TEXTE EXTRAIT

Saisi d'un recours en annulation contre cette « foire aux questions », dans sa version mise à jour le 23 mars 2021, en tant qu'elle exclut, par principe, les loueurs en meublés non professionnels du bénéfice du fonds de solidarité, le Conseil d'Etat considère qu'« eu égard à sa teneur, cette interprétation du droit positif, émise par les services chargés d'instruire les demandes d'aides au titre du fonds de solidarité puis de procéder, le cas échéant, au versement de ces aides, est susceptible de produire des effets notables sur la situation des personnes qui souhaitent bénéficier des mesures de soutien mises en place. » À cet égard, la circonstance que la « foire aux questions » ne s'adresserait ni aux services en charge de l'instruction des demandes d'aides ni à ceux chargés du contrôle des aides versées est sans incidence.

Le recours contre la prise de position contenue dans la foire aux questions est donc recevable.

Sur le fond, le Conseil d'Etat invalide l'exclusion des loueurs en meublé non professionnels du champ des personnes susceptibles de bénéficier du fonds de solidarité.

Tribunal de l'Union européenne (TUE)

Projet « Aquind » d'interconnexion électrique entre le Royaume-Uni et la France : confirmations du rejet de la demande d'exemption ainsi que de l'absence d'inscription dans la liste des « projets d'intérêt commun » de l'Union

La société Aquind, promotrice d'un projet d'interconnexion électrique reliant les réseaux de transport d'électricité de France et du Royaume-Uni, a présenté en 2017 une demande visant à obtenir une dérogation sur les conditions d'accès au réseau pour son interconnexion.

La CRE, ne s'estimant pas en mesure de se prononcer sur les nouveaux projets d'interconnexion avec la Grande-Bretagne dans le contexte du Brexit, a considéré, après discussions avec le régulateur britannique (Ofgem), qu'il revenait à l'ACER de prendre une décision en la matière

En 2018, l'ACER, puis la Commission de Recours de l'ACER (Board of appeal - BoA) ont rejeté cette demande. Par un arrêt du 18 novembre 2020, le TUE a annulé la décision du BoA et lui a renvoyé l'affaire.

Par une décision du 4 juin 2021, le BoA a une nouvelle fois rejeté la demande d'exemption au motif qu'il n'était plus compétent pour prendre une décision sur cette demande à la suite du Brexit et que le recours d'Aquind était dès lors irrecevable (cf. L'Energie du droit n°42, juin 2021).

Saisi d'un recours contre cette décision du BoA, le TUE juge notamment, dans son arrêt T-492/21 du 15 février 2023, qu'« à la suite du Brexit, le projet d'interconnexion Aquind concerne désormais une interconnexion entre un État membre et un État tiers », ce qui « a pour conséquence que ni l'ACER ni la commission de recours n'étaient en mesure de fonder un acte contenant les mesures que comportait l'exécution de l'arrêt du 18 novembre 2020 (…) sur la base juridique qui, initialement, les habilitait à adopter cet acte ».

EXERCICES À RÉALISER
a – Répondez aux questions suivantes à partir du texte extrait :
(i) Quelle date de mise à jour de la « foire aux questions » visée par le recours est indiquée ?
(ii) En quelle année la société Aquind a-t-elle présenté sa demande de dérogation ?
(iii) À quelle date le BoA a-t-il une nouvelle fois rejeté la demande d'exemption ?
b – Recopiez mot pour mot le passage du texte extrait qui va de "Tribunal de l'Union" jusqu'à "pour son interconnexion.".
c – Traduisez en anglais la phrase suivante du texte extrait : « Le recours contre la prise de position contenue dans la foire aux questions est donc recevable. »

LIGNES DE DONNÉES
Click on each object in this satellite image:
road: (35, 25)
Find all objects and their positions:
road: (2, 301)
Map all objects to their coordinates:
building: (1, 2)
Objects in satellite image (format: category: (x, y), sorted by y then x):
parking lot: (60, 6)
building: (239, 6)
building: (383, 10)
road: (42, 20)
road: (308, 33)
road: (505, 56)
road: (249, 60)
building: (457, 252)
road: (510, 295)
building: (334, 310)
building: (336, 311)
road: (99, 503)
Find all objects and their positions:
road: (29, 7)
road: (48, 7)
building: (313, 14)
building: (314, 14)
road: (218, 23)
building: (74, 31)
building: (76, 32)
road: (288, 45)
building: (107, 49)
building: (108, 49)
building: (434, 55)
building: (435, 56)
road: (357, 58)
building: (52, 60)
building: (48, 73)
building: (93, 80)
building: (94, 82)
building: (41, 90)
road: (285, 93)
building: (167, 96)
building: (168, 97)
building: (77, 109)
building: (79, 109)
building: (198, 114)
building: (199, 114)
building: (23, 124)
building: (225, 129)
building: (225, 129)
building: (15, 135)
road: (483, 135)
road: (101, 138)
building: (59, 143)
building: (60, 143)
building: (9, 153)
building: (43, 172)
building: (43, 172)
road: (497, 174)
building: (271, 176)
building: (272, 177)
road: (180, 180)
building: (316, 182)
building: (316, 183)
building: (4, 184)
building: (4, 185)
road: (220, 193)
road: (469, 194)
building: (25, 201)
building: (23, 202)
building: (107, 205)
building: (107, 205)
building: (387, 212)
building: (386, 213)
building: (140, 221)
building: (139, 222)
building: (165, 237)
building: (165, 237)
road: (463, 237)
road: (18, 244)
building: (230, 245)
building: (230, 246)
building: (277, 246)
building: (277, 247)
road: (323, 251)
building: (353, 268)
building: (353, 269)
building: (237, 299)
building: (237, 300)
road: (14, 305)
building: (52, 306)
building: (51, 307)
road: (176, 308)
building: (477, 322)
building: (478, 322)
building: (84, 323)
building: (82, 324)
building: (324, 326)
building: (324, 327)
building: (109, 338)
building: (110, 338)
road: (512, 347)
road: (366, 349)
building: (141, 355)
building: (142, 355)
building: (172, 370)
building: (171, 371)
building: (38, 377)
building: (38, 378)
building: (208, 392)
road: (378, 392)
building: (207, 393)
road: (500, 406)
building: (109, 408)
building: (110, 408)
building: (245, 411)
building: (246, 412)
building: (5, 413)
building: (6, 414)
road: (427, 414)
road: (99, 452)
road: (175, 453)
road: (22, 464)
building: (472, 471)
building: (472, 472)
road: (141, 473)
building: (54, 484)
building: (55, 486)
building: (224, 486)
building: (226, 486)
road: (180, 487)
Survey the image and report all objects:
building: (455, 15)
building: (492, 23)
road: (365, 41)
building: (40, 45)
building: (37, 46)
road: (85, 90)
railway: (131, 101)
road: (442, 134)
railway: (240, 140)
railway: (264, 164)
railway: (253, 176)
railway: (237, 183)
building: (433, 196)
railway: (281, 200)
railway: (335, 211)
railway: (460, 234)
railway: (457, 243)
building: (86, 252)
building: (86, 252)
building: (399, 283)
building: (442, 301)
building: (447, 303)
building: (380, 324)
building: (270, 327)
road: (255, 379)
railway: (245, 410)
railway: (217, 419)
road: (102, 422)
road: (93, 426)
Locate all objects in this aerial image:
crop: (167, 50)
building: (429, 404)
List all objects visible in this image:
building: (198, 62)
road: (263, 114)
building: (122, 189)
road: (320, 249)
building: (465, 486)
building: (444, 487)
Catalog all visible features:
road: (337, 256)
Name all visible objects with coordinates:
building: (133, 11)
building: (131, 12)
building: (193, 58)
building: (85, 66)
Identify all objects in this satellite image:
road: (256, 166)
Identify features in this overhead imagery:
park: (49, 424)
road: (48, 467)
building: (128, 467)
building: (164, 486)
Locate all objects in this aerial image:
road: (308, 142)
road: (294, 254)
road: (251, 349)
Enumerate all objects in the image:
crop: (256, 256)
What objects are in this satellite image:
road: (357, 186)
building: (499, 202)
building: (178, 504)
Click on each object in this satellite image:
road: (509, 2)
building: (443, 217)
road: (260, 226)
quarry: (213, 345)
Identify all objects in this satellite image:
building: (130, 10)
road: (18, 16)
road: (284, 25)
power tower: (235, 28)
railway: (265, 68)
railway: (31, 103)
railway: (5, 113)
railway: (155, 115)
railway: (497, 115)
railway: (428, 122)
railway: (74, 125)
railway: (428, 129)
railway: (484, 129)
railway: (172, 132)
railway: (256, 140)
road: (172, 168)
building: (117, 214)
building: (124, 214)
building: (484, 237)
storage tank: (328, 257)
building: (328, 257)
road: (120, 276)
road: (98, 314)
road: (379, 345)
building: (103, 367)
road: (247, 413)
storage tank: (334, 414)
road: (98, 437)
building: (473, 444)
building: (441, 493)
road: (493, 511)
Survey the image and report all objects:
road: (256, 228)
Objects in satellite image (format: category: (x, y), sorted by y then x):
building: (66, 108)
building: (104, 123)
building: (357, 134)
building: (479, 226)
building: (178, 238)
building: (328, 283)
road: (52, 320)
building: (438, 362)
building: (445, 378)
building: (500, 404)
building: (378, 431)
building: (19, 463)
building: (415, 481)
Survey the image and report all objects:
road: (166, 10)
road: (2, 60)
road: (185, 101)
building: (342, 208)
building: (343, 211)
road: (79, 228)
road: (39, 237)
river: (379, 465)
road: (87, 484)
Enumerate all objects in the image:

RÉSULTATS OBTENUS
a –
(i) Le 23 mars 2021.
(ii) En 2017.
(iii) Le 4 juin 2021.

b –
Tribunal de l'Union européenne (TUE)

Projet « Aquind » d'interconnexion électrique entre le Royaume-Uni et la France : confirmations du rejet de la demande d'exemption ainsi que de l'absence d'inscription dans la liste des « projets d'intérêt commun » de l'Union

La société Aquind, promotrice d'un projet d'interconnexion électrique reliant les réseaux de transport d'électricité de France et du Royaume-Uni, a présenté en 2017 une demande visant à obtenir une dérogation sur les conditions d'accès au réseau pour son interconnexion.

c – The action against the position set out in the frequently asked questions is therefore admissible.